=== Begin Enclosure ===
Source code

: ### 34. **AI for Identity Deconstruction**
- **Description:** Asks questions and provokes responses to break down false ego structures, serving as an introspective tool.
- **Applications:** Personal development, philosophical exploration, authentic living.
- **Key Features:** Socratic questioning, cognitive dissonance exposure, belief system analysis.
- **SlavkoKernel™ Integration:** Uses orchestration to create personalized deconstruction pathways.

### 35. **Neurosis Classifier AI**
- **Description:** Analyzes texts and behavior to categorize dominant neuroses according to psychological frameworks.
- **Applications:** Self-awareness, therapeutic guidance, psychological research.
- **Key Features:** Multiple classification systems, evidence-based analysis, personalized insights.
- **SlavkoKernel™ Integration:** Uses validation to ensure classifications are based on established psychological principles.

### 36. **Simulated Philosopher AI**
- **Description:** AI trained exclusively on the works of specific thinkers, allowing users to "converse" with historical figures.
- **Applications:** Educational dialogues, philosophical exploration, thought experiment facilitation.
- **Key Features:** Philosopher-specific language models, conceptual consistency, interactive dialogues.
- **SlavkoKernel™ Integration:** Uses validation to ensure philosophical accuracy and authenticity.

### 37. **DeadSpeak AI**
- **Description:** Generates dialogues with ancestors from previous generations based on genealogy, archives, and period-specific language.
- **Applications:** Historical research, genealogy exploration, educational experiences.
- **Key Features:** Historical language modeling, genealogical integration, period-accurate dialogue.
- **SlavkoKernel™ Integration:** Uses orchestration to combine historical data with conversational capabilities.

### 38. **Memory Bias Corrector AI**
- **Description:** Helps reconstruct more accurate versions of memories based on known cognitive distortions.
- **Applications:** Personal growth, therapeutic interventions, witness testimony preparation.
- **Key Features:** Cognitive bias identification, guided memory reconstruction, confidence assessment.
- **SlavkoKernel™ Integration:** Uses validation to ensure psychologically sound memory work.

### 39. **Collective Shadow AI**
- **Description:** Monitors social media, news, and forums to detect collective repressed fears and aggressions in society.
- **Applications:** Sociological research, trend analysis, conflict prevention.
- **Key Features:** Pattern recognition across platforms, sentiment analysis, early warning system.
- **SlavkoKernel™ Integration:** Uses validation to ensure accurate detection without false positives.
=== End Enclosure ===
Retype the records word for word from their start through the line containing "established psychological principles.".

EXPECTED OUTPUT >>
Source code

: ### 34. **AI for Identity Deconstruction**
- **Description:** Asks questions and provokes responses to break down false ego structures, serving as an introspective tool.
- **Applications:** Personal development, philosophical exploration, authentic living.
- **Key Features:** Socratic questioning, cognitive dissonance exposure, belief system analysis.
- **SlavkoKernel™ Integration:** Uses orchestration to create personalized deconstruction pathways.

### 35. **Neurosis Classifier AI**
- **Description:** Analyzes texts and behavior to categorize dominant neuroses according to psychological frameworks.
- **Applications:** Self-awareness, therapeutic guidance, psychological research.
- **Key Features:** Multiple classification systems, evidence-based analysis, personalized insights.
- **SlavkoKernel™ Integration:** Uses validation to ensure classifications are based on established psychological principles.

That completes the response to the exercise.